*WHAT TO DO*. Should a line in the entries below contain "their", return that line.

::: SUPPLIED MATERIAL

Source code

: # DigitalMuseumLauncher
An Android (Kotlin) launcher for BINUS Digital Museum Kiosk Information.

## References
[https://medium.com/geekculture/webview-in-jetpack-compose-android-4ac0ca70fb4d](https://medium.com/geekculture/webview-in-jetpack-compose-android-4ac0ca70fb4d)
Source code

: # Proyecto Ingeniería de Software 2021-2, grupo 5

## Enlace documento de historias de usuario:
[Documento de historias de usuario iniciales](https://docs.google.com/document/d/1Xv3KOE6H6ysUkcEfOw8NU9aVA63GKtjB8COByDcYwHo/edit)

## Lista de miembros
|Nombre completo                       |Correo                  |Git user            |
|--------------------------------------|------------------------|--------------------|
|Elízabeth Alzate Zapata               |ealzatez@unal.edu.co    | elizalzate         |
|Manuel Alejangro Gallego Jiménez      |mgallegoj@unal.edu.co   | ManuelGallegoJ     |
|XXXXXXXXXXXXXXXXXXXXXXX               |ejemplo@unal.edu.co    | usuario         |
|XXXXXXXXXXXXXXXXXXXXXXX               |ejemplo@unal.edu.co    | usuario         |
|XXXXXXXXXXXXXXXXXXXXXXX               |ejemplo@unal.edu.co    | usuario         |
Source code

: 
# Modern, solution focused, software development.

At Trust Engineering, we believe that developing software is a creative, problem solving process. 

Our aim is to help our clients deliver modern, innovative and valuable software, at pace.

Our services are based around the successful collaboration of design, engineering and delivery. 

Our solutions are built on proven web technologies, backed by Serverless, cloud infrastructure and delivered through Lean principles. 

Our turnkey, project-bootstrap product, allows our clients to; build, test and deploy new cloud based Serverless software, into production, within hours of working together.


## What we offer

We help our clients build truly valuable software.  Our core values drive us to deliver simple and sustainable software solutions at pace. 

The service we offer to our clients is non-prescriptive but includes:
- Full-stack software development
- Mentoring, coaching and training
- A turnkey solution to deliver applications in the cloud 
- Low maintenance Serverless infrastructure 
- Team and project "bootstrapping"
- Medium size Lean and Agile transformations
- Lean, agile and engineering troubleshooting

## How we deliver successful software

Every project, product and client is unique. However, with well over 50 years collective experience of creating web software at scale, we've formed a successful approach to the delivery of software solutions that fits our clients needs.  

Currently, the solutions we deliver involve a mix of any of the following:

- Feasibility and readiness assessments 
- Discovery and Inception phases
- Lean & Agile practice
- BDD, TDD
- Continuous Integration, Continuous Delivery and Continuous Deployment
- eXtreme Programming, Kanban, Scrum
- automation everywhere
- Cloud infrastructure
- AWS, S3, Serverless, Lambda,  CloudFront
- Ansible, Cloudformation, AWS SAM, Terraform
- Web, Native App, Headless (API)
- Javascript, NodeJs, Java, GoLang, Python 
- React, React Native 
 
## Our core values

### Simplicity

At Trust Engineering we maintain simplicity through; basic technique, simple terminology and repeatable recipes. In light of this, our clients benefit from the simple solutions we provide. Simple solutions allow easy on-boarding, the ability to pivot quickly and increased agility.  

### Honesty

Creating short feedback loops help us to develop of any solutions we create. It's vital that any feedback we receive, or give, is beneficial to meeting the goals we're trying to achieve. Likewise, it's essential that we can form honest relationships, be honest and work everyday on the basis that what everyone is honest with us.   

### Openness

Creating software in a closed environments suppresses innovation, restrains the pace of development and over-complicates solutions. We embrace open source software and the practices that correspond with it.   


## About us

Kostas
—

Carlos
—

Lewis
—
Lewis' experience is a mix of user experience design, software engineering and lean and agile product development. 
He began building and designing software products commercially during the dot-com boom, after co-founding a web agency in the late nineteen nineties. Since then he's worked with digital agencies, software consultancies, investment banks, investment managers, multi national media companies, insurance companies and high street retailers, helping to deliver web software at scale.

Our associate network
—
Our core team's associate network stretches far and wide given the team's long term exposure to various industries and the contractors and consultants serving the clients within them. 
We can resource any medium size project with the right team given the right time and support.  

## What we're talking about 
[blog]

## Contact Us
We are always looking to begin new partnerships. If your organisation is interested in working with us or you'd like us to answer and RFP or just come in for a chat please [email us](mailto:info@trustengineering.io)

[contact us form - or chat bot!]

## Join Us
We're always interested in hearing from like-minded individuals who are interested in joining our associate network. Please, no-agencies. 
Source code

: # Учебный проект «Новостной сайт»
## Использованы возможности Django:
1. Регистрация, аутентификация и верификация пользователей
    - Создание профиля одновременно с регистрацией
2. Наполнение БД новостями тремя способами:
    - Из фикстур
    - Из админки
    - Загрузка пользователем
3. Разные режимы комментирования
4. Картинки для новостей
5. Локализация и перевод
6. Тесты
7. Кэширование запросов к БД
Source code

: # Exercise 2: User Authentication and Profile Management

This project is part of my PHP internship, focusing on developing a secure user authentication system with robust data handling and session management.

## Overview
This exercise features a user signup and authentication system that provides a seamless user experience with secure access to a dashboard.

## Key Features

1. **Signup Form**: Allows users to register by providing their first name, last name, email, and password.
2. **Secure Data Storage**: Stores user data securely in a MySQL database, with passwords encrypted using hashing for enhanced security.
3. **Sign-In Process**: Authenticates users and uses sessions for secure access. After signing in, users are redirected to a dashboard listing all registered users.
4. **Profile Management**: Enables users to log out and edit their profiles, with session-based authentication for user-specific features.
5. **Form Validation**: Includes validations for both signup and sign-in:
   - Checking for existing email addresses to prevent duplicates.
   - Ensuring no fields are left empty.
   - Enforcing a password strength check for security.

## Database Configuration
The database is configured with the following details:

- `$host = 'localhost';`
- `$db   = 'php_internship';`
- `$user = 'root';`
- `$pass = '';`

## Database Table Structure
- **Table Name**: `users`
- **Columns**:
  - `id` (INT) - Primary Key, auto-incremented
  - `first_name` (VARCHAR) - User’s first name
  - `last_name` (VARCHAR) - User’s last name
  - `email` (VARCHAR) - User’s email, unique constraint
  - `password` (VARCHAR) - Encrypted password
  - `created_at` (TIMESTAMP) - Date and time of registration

::::::

*OUTPUT*.
1. **Signup Form**: Allows users to register by providing their first name, last name, email, and password.
4. **Profile Management**: Enables users to log out and edit their profiles, with session-based authentication for user-specific features.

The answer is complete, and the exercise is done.